Alıntıya göre, “büyük bankalar, sosyalizmi getirmek için ihtiyacımız olan ve kapitalizmden hazır olarak alacağımız ‘devlet aygıtı’dır“. Bankaları kapitalistçe sakatlayan ne varsa kesip atarsak ve onları “daha da büyük, daha da demokratik, daha da kapsamlı” hale getirirsek, “nicelik niteliğe dönüşecektir”. Yani sözü edilenler yapılınca, “bu mükemmel aygıt” niteliksel bir dönüşüm geçirecek ve “sosyalist aygıtın onda dokuzunu oluşturacaktır”.

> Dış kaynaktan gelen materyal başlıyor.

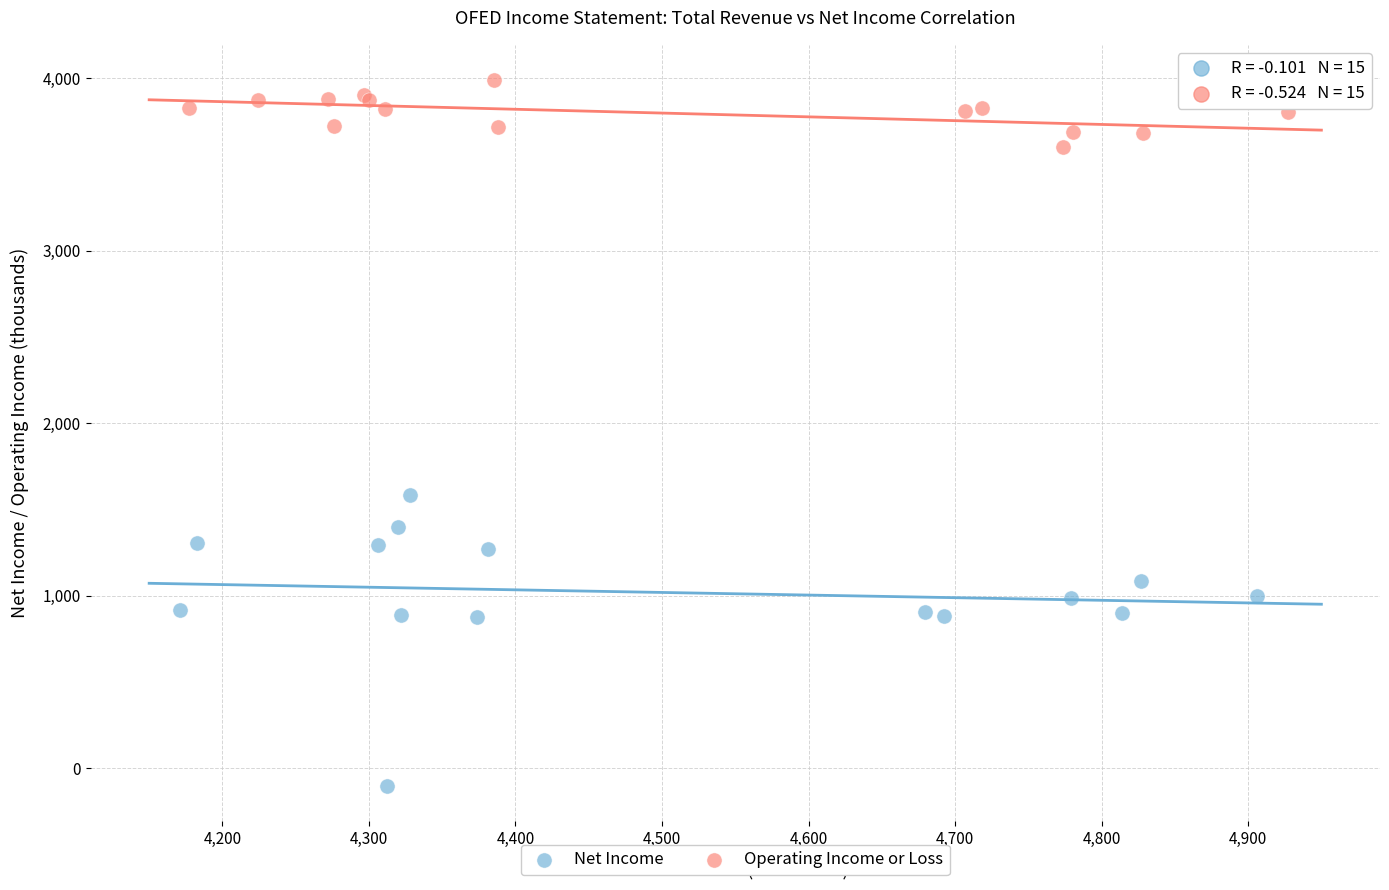

Which series has the largest Y range (max minus min)?

Net Income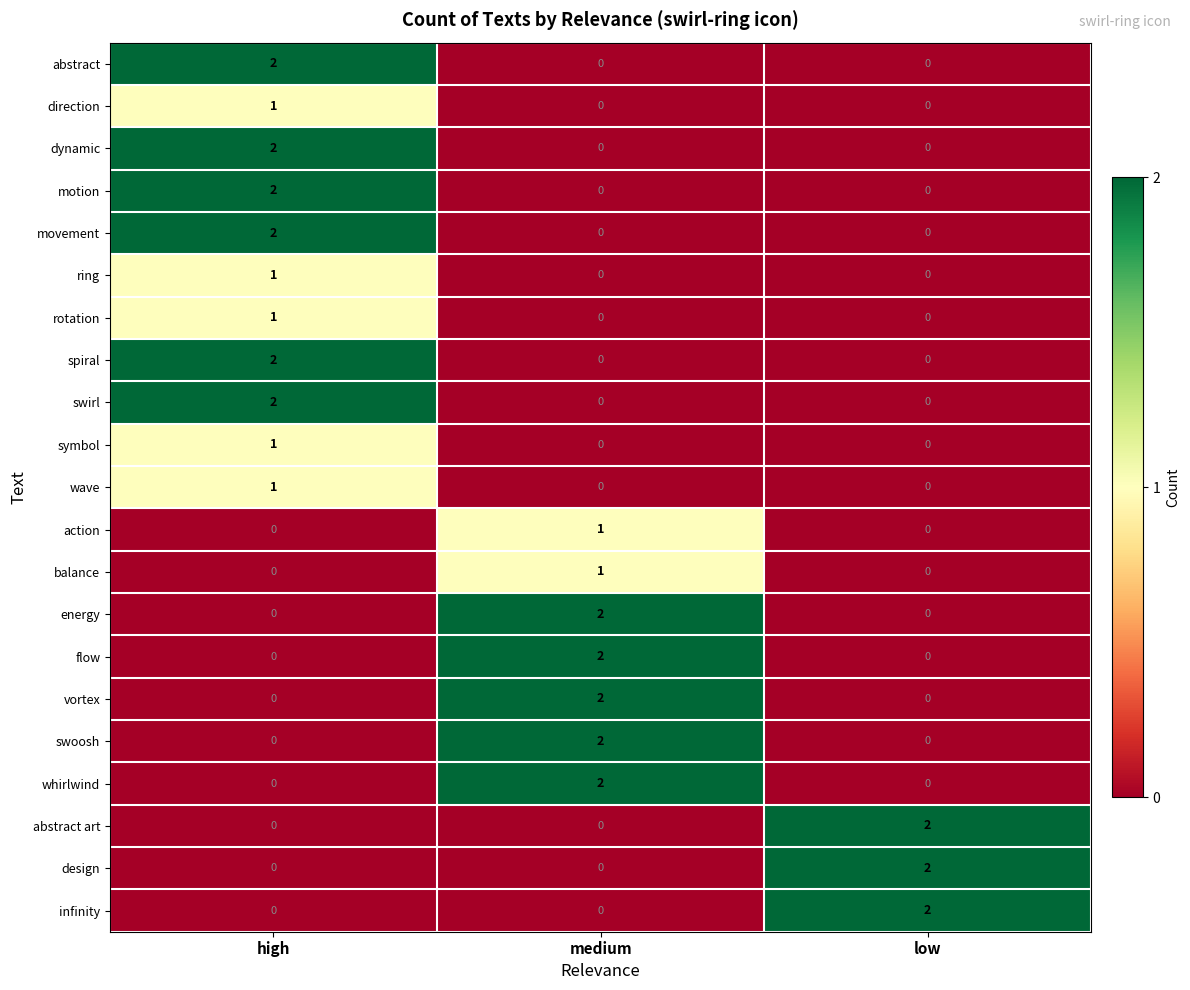

The value of flow at high is -1. True or false?

False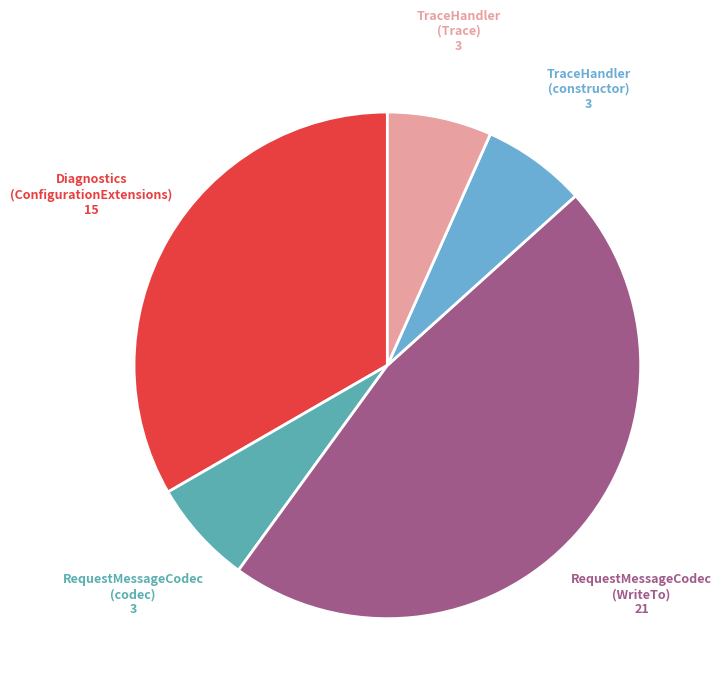

Between Diagnostics (ConfigurationExtensions) and TraceHandler (Trace), which is larger?

Diagnostics (ConfigurationExtensions)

Oysa bankalar, onları “kapitalistçe sakatlayan” yanlar ayıklanarak aklanabilecek aygıtlar değillerdir. Bankalar, kapitalistçe sakatlanmış değildir, fakat kapitalizmin ta kendisidir. Bankalar, münhasıran para-sermayenin toplumsal iktidarını fiile çıkaran aygıtlardır. Bankalar dâhil olmak üzere bütün kapitalist aygıtlar, işçileri, mülksüz yığınları sermayenin, paranın, piyasanın iradesine tabi halde tutmanın aygıtlarıdır. O aygıtlar “daha da büyük, daha da demokratik, daha da kapsamlı” hale getirilince, tahakküm aygıtı olmaktan çıkıp özgürlük aygıtı haline gelmezler. Özgürlük toplumuna varabilmek için bankaların, borsaların, değerin, paranın, piyasanın, kısacası değer yasasının ifade ettiği bütün “ekonomik” tahakküm ilişkilerinin, toplumsal yarılmışlığın, devletin ortadan kaldırılması gerekir.

“Büyükten de büyük tek bir Devlet Bankası” sosyalist bir “aygıt”ın değil, ancak totaliter bir aygıtın unsuru olabilir! “Büyükten de büyük” devlet aygıtlarıyla, özgürlük toplumu değil, ancak totaliter bir kâbus yaratılır! Olan da bu olmuştur!